# 0009 — Combined textured + alpha + depth: per-pixel memory-op schedule

**Status:** proven in sim (Ch302), board-pending. Local BRAM probe; NOT yet tiled VRAM.

## Why this exists

Before designing tiled/LPDDR-backed VRAM we need the exact per-pixel read/write
schedule a primitive that is simultaneously **textured + alpha-blended +
depth-tested** demands. Until Ch302 those three GS features were *mutually
exclusive* (each the sole `read2` consumer for its primitive). Ch302 lifts that —
behind the default-off `COMBINED_TAZ` param — with an explicit walker-stalling
multi-beat FSM in `gs_stub`, so the schedule is observable and asserted.

Speed was explicitly NOT a goal; the correct, observable schedule is.

## The per-pixel schedule (single read2 port, single write port)

Z-test is issued FIRST so a hidden pixel costs one read and nothing else:

| Beat | read2 (1-cyc registered) | compute | write port |
|------|--------------------------|---------|------------|
| 0 `CB_Z`   | issue **stored-Z** read (`z_rd_en`) | — | — |
| 1 `CB_ZW`  | (issue **texel** read iff Z passes) | Z-test (GEQUAL): frag_z vs stored_z. **FAIL → stop** (no texel/dest read, no write; advance) | — |
| 2 `CB_T`   | issue **dest-color** read (`fb_rd_en`) | latch texel as Cs + As (=texel α) | — |
| 3 `CB_FB`  | — | blend `Cv=((Cs−Cd)·As)>>7+Cd` | **write color** (blended) → FB |
| 4 `CB_ZWR` | — | — | **write Z** → Z-buffer (skip if ZMSK); then advance walker |

The three reads land on the single read2 port in **separate cycles**, so the
existing read2 priority mux + its mutual-exclusion `$error` asserts are untouched
(one consumer per cycle). The two writes serialize on the single write port
(color beat 3, Z beat 4). The walker does not advance to the next candidate
pixel until BOTH writes complete.

## The concrete requirement for tiled VRAM

- **hidden pixel: 1 read, 0 writes** (stored-Z only).
- **visible pixel: 3 reads + 2 writes** — stored-Z, texel, dest-color reads;
  color + Z writes.

So tile-local memory must serve **up to 3 reads + 2 writes per pixel**. The
options this makes concrete (no longer hand-wavy):
- a **2-read-port** tile RAM (e.g. texel + Z in parallel, dest folded in) + a
  write path, OR
- a **3-phase read schedule** on fewer ports (what this probe does, serialized),
  trading throughput for ports, OR
- tile-local banking that absorbs the dest read-modify-write locally.

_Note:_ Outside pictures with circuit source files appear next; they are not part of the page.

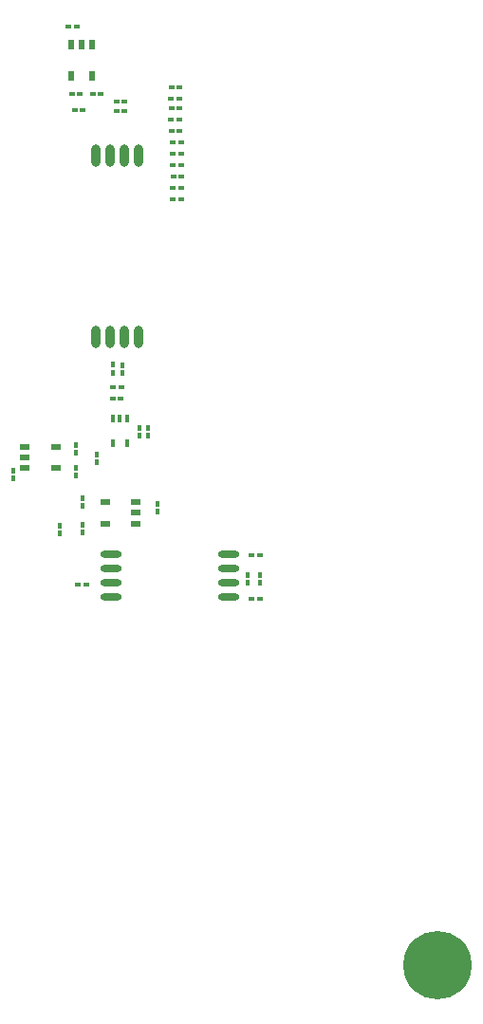
<source format=gbp>
G04*
G04 #@! TF.GenerationSoftware,Altium Limited,Altium Designer,23.4.1 (23)*
G04*
G04 Layer_Color=128*
%FSLAX44Y44*%
%MOMM*%
G71*
G04*
G04 #@! TF.SameCoordinates,4F8EF9B8-0785-460B-A287-326F995E0807*
G04*
G04*
G04 #@! TF.FilePolarity,Positive*
G04*
G01*
G75*
%ADD17R,0.5000X0.3000*%
%ADD18R,0.6000X0.9500*%
%ADD19R,0.9500X0.6000*%
%ADD20R,0.3000X0.5000*%
%ADD56O,1.9500X0.6000*%
%ADD57C,6.0960*%
%ADD58R,0.4000X0.8000*%
%ADD59O,0.8000X2.0000*%
D17*
X1120480Y1604010D02*
D03*
X1121100Y1614170D02*
D03*
X1166170Y1882140D02*
D03*
X1123950Y1869440D02*
D03*
X1123980Y1860550D02*
D03*
X1086810Y1861820D02*
D03*
X1244910Y1464930D02*
D03*
X1174440Y1781810D02*
D03*
X1173170Y1882140D02*
D03*
X1172860Y1871980D02*
D03*
X1116950Y1869440D02*
D03*
X1116980Y1860550D02*
D03*
X1081394Y1936546D02*
D03*
X1103010Y1875790D02*
D03*
X1084580Y1875790D02*
D03*
X1096010Y1875790D02*
D03*
X1079810Y1861820D02*
D03*
X1113480Y1604010D02*
D03*
X1114100Y1614170D02*
D03*
X1074394Y1936546D02*
D03*
X1082970Y1438570D02*
D03*
X1237910Y1425560D02*
D03*
Y1464930D02*
D03*
X1244910Y1425560D02*
D03*
X1165860Y1871980D02*
D03*
X1166480Y1863090D02*
D03*
X1173480D02*
D03*
X1172860Y1852930D02*
D03*
X1165860D02*
D03*
X1166480Y1842770D02*
D03*
X1173480D02*
D03*
X1174440Y1832610D02*
D03*
X1167440Y1822450D02*
D03*
X1167440Y1832610D02*
D03*
X1174440Y1822450D02*
D03*
X1174440Y1812290D02*
D03*
X1077580Y1875790D02*
D03*
X1167750Y1802130D02*
D03*
X1167440Y1812290D02*
D03*
X1174750Y1802130D02*
D03*
X1174440Y1791970D02*
D03*
X1167440D02*
D03*
Y1781810D02*
D03*
X1089970Y1438570D02*
D03*
D18*
X1085850Y1920020D02*
D03*
X1095350D02*
D03*
X1076350D02*
D03*
Y1892520D02*
D03*
X1095350D02*
D03*
D19*
X1035490Y1551930D02*
D03*
X1134510Y1502410D02*
D03*
X1035490Y1561430D02*
D03*
Y1542430D02*
D03*
X1134510Y1511910D02*
D03*
Y1492910D02*
D03*
X1062990Y1542430D02*
D03*
X1107010Y1511910D02*
D03*
Y1492910D02*
D03*
X1062990Y1561430D02*
D03*
D20*
X1145540Y1577990D02*
D03*
Y1570990D02*
D03*
X1080770Y1562750D02*
D03*
X1086470Y1484630D02*
D03*
X1099820Y1547170D02*
D03*
X1024890Y1532890D02*
D03*
X1153780Y1503370D02*
D03*
X1066150Y1483670D02*
D03*
X1245220Y1447150D02*
D03*
X1099820Y1554170D02*
D03*
X1080770Y1555750D02*
D03*
X1080770Y1535740D02*
D03*
X1137920Y1571300D02*
D03*
X1066150Y1490670D02*
D03*
X1086470Y1491630D02*
D03*
Y1508760D02*
D03*
X1137920Y1578300D02*
D03*
X1122680Y1627180D02*
D03*
X1113790Y1627490D02*
D03*
X1024890Y1539890D02*
D03*
X1153780Y1510370D02*
D03*
X1245220Y1440150D02*
D03*
X1080770Y1542740D02*
D03*
X1113790Y1634490D02*
D03*
X1122680Y1634180D02*
D03*
X1086470Y1515760D02*
D03*
X1233790Y1447150D02*
D03*
Y1440150D02*
D03*
D56*
X1217090Y1465580D02*
D03*
Y1452880D02*
D03*
Y1440180D02*
D03*
Y1427480D02*
D03*
X1112090Y1465580D02*
D03*
Y1452880D02*
D03*
Y1440180D02*
D03*
Y1427480D02*
D03*
D57*
X1403350Y1098550D02*
D03*
D58*
X1120140Y1586230D02*
D03*
X1113640Y1564730D02*
D03*
X1126640D02*
D03*
Y1586230D02*
D03*
X1113640D02*
D03*
D59*
X1136990Y1658900D02*
D03*
Y1820900D02*
D03*
X1124290D02*
D03*
X1111590D02*
D03*
X1098890Y1658900D02*
D03*
Y1820900D02*
D03*
X1111590Y1658900D02*
D03*
X1124290D02*
D03*
M02*

</source>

Z-first ordering means the texel/dest bandwidth is only spent on visible pixels —
a real saving the tiled design should preserve.

## Verification (tb_top_psmct32_combined_demo)

A green Z-writing background + one TME+ABE+ZTE triangle whose interpolated Z
crosses the background Z (top half passes, bottom fails). A **memory-op tracer**
records, per pixel, the read enables + write addresses and asserts the SEQUENCE
(not just final pixels):
- depth-FAIL: z-read=1, texel-read=0, dest-read=0, color-write=0, Z-write=0 → pixel stays background green.
- depth-PASS: z-read=1, texel-read=1, dest-read=1, color-write=1, Z-write=1 → blend(texel, green); texel RGB and green dest both present.
Result: 35 PASS / 7 FAIL / 160 outside, errors=0. Param=0 keeps all prior demos byte-identical.

## Out of scope (deliberately)
Perspective (affine only — perspective proven separately, Ch301), alpha-test /
texture-alpha discard, non-PSMCT32 dest, and throughput (multi-beat is fine here).